Lorenzo de Juan, huella en el tiempo

Durante muchos años, el capataz no era una estrella que doblase cuadrillas, sino un jefe de personal que tenía que hartarse de llamar por teléfono para garantizarse una presencia suficiente para que el paso pudiese salir a la calle, andar y volver

Lorenzo de Juan, huella en el tiempo
Lorenzo de Juan, ante la puerta de San Hipólito. FOTO: ÁLVARO CARMONA
Luis Miranda el

Las cofradías son la mezcla de lo eterno y de lo temporal, o mejor, el lugar en el que lo que dura para siempre toma la carne efímera y perecedera del hombre y de lo que hace. Los que llegan a un sitio con la idea de grabar su nombre en el olimpo de los vanidosos fracasan ante todo porque eso no está en su mano. Sólo quien sirve con la voluntad de hacerlo bien por sus titulares, y con su ayuda, conseguirá una obra que se reconozca. No tendrá que buscarlo, porque bien sabrá que el afán de notoriedad es una garantía de fracaso, pero los frutos harán que su huella quede. No como una medalla o un reconocimiento, sino como un ejemplo para los que tienen que llegar después.

Cuando Lorenzo de Juan tomó por primera vez un martillo en las manos no lo hizo pensando en que un micrófono llevaría su voz a quienes tuvieran puestos unos auriculares, que entonces apenas existierían, ni mucho menos con la vanidad de que hubiera chavales dispuestos a adularlo para meterse debajo de unas trabajaderas. Al revés: en lo que su antes costalero y ahora hermano mayor Joaquín de Velasco llama ‘los años de plomo’ hubo muchas veces en que llevó a su Reina con bastantes huecos y en que tenía que hacer de psicólogo a voz en susurro con los que cruzaban aquellas Madrugadas.
----
* Tareas del ejercicio *
• 1. En el fragmento sobre Lorenzo de Juan, ¿con qué nombre se refiere Joaquín de Velasco a la época en que la Reina salía con bastantes huecos bajo las trabajaderas?
• 2. Escribe la continuación del fragmento sobre Lorenzo de Juan a partir de su última frase.

* Datos proporcionados *
----
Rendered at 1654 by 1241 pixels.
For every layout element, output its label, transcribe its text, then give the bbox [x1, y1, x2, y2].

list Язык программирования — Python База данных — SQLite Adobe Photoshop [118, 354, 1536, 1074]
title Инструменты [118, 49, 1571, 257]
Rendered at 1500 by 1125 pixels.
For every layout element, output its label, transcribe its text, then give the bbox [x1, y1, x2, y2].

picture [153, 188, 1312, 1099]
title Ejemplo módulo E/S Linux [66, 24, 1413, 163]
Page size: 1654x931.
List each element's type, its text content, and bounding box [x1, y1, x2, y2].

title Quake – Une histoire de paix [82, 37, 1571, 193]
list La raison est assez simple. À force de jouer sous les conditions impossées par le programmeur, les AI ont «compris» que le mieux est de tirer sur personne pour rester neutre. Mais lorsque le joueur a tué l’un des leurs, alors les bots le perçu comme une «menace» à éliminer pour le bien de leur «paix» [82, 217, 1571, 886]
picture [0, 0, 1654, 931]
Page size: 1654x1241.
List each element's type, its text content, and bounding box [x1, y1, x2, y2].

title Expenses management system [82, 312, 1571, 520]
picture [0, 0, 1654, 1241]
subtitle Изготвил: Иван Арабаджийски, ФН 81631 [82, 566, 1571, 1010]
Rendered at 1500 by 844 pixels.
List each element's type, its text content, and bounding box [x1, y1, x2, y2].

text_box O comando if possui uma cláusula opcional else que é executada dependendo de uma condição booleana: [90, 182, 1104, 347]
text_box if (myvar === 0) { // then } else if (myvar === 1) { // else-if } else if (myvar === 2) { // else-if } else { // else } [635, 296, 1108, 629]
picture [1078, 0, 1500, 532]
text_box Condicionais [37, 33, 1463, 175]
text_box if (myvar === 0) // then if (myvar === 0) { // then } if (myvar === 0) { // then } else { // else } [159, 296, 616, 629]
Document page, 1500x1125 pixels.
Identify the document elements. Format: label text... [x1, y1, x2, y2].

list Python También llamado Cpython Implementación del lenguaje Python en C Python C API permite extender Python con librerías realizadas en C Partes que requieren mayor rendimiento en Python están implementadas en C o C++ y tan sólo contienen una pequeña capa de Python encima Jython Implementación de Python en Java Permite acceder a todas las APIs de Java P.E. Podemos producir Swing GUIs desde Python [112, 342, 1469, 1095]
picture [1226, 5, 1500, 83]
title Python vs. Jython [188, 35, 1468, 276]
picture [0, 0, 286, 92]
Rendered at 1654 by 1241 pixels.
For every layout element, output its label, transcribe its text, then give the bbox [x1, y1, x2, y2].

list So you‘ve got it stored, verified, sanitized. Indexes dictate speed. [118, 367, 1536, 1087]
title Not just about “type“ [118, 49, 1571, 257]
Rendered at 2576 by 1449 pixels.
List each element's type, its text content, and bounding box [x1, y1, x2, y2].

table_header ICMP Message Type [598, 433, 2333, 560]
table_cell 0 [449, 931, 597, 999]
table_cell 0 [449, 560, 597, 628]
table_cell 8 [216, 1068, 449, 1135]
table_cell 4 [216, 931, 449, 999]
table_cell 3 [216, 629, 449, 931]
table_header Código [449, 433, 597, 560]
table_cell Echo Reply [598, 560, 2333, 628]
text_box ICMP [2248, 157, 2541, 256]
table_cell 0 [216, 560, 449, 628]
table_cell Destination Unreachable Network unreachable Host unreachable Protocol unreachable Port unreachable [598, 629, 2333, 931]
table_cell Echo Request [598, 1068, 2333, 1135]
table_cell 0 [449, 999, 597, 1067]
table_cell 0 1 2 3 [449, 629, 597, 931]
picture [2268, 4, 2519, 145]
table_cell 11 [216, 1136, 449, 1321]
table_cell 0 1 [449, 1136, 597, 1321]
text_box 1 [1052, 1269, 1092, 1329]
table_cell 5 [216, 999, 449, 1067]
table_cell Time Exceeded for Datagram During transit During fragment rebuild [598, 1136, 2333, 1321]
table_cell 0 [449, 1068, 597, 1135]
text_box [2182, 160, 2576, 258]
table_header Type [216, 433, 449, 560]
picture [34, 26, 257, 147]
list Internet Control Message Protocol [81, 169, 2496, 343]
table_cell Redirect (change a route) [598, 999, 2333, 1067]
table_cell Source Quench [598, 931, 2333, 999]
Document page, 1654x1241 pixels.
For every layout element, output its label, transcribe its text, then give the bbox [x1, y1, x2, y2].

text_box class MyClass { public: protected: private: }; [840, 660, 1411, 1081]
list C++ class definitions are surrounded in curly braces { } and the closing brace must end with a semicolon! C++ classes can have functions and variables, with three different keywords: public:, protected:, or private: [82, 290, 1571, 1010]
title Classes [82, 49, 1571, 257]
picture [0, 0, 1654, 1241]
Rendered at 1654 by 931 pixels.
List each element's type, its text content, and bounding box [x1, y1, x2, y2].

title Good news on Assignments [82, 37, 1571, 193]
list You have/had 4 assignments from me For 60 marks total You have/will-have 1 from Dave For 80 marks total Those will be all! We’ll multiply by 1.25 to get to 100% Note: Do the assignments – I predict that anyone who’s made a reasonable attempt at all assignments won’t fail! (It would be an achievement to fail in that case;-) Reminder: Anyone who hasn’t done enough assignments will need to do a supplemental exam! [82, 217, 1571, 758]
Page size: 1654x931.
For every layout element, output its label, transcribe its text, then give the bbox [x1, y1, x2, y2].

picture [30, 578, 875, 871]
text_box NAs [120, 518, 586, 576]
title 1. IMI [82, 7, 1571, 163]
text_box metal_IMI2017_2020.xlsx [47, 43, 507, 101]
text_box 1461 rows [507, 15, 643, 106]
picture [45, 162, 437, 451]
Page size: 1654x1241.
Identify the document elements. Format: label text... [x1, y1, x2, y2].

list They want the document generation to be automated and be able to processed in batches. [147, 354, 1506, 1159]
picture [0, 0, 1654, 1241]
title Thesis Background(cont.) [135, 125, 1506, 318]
----
* Respuestas *
• 1. Joaquín de Velasco la llama "los años de plomo".

• 2.
En una entrevista contó que tenía que llevar un paso a Edisol y debía corregir continuamente las indicaciones porque lo que para él era izquierda para los suyos eran derecha, y de tan nuevo todavía no era capaz de decirlo bien de forma automática. El palio de la Virgen de las Lágrimas era tan hermoso como difícil y aquellos costaleros jóvenes que aprendían cuando casi no había nadie que enseñara iban al mando de un hombre que sufriría tanto como ellos, y que al volver por la Corredera sabía que era el momento en que podían venirse arriba por ser su particular tierra sagrada.

Los adolescentes que asistieron al estreno del nuevo misterio de la Sentencia y sabían que era una revolución para la Semana Santa de Córdoba ya se encontraron a Lorenzo de Juan al frente de aquella cuadrilla de costaleros, y se toparían con su silueta y su voz muchas veces antes de saber que en aquella época un capataz no era una estrella que doblase cuadrillas, sino un jefe de personal que tenía que hartarse de llamar por teléfono para garantizarse una presencia suficiente para que el paso pudiese salir a la calle, andar y volver.

Al cabo de los años, el esmero y el gusto por hacer las cosas bien, esa parte de artista que cualquier cofrade lleva dentro para hacer lo mejor por sus titulares, terminó por dejar un sello, que más que una medalla que se guarde en una vitrina es una muesca en la memoria de los que miran. ‘Amarguras’ en el Patio de los Naranjos, en la armonía de las perdidas caídas sueltas, los años del exilio. La alegría de ver al Señor de la Entrada Triunfal. Una mecida de cornetas todavía clásicas en los años en que el dorado era una novedad.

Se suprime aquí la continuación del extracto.